Victoria has become the first Australian state to require all MPs to be vaccinated against COVID-19 or be barred from parliament.
The Victorian parliament’s Upper House last night voted to pass a bill requiring MPs and their staff to show proof of their vaccination status or be excluded from the building.
That move came as the deadline for Victoria’s essential workers to receive at least one COVID-19 dose passed last night.
About a million workers from dozens of industries will now have to show proof they have had one dose of vaccine or have an appointment booked before October 22, unless they have a medical exemption.
The bill was introduced in the Upper House by Emergency Services Minister Jaclyn Symes.
“It fundamentally is about ensuring that members of parliament are treated no differently to other Victorian authorised workers,” Ms Symes said.
Four members voted against the bill, including Shooters, Fishers and Farmers Party MP Jeff Bourman, Liberal Democrat MPs David Limbrick and Tim Quilty, and independent MP Catherine Cumming.
During debate on the bill, Ms Cumming accused the government of using the mandate to silence members who might oppose the extension of emergency powers during the pandemic.
“This seems to be a blatant attempt to make it easier for the government to get this legislation passed, and I know so,” she said.
Ms Cumming proposed an amendment that would allow MPs to enter the parliament building if they passed a rapid antigen test, but the amendment was rejected.
Several Liberal MPs speak against vaccine mandate
Despite the motion being supported by the Coalition, several Liberal MPs spoke against it in the Upper House before then voting for it.
Liberal MP Bernie Finn abstained from the vote.
“I do not believe that there should be any mandate of the vaccination at all,” Mr Finn said.
“I believe that that is a breach of human rights. I believe that that is something that we as a parliament should not be condoning.”
The veteran anti-abortion campaigner said everyone had “the right to decide what they put into their bodies and as adults we all make our own medical choices”.
“I am against creating a separated society — the vaccinated and the unvaccinated,” he told the parliament.
“I do not ask other people their vaccination status, and I do not want anyone asking me my vaccination status, because I will treat everyone the same, vaccinated or unvaccinated. I will not treat you like a social leper.”
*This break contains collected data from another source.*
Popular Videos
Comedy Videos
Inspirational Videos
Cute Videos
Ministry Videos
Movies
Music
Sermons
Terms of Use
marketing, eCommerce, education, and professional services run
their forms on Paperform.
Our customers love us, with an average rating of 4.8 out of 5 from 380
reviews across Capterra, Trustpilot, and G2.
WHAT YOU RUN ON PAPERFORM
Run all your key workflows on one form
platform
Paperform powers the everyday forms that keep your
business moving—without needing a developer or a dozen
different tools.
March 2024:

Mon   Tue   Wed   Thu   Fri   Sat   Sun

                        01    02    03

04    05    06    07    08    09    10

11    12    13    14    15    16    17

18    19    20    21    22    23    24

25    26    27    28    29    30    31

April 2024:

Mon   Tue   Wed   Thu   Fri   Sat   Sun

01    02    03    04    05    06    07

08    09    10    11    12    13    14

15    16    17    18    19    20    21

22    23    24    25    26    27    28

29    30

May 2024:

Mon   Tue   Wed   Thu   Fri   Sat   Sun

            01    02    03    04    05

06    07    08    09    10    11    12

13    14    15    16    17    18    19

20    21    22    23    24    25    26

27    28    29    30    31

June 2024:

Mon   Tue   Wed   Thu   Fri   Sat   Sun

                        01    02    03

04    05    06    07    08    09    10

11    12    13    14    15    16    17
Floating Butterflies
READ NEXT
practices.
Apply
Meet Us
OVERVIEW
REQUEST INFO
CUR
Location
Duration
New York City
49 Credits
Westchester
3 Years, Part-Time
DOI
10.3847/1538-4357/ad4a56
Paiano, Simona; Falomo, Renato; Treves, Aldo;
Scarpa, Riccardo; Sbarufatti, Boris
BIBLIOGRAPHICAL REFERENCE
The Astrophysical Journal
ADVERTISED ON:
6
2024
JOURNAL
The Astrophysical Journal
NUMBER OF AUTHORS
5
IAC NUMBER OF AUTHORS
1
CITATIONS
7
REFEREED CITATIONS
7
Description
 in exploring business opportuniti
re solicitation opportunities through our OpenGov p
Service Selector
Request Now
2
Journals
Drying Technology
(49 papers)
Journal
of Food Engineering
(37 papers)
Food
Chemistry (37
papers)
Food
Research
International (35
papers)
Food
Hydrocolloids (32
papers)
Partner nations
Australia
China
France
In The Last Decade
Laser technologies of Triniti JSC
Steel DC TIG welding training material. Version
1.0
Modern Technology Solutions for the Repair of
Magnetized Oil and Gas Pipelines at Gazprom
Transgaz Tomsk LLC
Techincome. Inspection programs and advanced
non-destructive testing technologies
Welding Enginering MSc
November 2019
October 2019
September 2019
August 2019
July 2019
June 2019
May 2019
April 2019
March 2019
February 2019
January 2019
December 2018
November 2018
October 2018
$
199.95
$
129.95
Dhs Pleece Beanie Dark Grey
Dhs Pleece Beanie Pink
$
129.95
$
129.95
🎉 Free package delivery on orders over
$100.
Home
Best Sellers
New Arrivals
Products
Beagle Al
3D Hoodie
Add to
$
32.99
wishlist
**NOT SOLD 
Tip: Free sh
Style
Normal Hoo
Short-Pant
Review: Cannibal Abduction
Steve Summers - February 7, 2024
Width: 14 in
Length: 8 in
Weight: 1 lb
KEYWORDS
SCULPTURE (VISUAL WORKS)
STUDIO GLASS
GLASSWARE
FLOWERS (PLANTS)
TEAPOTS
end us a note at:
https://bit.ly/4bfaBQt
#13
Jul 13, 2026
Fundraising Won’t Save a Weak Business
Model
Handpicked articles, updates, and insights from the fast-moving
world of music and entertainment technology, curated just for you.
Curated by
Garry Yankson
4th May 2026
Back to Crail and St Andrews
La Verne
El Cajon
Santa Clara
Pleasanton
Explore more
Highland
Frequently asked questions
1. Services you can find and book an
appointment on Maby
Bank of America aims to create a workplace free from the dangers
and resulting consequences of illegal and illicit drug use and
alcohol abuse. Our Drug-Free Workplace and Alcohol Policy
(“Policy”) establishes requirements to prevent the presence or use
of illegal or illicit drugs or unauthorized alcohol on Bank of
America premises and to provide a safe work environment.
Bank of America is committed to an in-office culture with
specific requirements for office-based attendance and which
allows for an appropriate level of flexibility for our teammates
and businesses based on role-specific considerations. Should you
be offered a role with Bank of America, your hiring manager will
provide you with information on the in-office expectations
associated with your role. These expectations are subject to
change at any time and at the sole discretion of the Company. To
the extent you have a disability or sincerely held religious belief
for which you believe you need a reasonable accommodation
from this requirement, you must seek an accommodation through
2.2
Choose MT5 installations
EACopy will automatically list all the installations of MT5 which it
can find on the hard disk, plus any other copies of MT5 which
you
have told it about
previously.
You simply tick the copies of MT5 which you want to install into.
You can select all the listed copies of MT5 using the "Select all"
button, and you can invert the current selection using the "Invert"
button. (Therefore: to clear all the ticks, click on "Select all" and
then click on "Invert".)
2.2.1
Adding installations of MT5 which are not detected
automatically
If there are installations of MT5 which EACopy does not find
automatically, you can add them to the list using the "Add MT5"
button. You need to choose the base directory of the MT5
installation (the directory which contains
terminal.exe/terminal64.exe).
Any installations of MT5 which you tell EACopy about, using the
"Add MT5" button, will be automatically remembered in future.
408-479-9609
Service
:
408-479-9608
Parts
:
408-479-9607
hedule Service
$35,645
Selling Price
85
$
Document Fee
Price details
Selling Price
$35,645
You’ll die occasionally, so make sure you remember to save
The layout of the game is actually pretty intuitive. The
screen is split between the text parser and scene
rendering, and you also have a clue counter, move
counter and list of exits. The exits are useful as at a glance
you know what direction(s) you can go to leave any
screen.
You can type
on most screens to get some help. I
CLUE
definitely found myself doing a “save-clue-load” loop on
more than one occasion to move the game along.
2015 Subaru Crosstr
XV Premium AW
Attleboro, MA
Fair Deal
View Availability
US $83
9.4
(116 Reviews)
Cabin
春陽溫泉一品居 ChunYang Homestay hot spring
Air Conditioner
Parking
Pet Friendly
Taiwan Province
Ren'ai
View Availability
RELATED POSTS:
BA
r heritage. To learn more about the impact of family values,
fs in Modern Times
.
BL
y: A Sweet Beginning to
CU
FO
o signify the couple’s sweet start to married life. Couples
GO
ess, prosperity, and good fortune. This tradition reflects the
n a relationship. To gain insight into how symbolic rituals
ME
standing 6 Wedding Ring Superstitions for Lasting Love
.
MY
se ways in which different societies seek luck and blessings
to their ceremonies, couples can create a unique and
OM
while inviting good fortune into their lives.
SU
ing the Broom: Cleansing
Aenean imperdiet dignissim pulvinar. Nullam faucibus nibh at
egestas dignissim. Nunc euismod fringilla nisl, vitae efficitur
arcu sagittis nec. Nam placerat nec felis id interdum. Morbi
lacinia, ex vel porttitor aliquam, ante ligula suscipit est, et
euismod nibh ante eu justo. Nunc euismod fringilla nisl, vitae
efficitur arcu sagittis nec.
His Liberal colleague Gordon Rich-Phillips called it a “very troubling motion”.
“That is why this motion is not about us, not about the 40 of us in here and not about whether we are vaccinated or not. It is actually about the institution of parliament and what this means for the future of this institution, because this motion — and it will pass — will set a dangerous precedent,” he said.
The bill earlier passed the Lower House, with Liberal MP Neil Angus the only member to vote against it.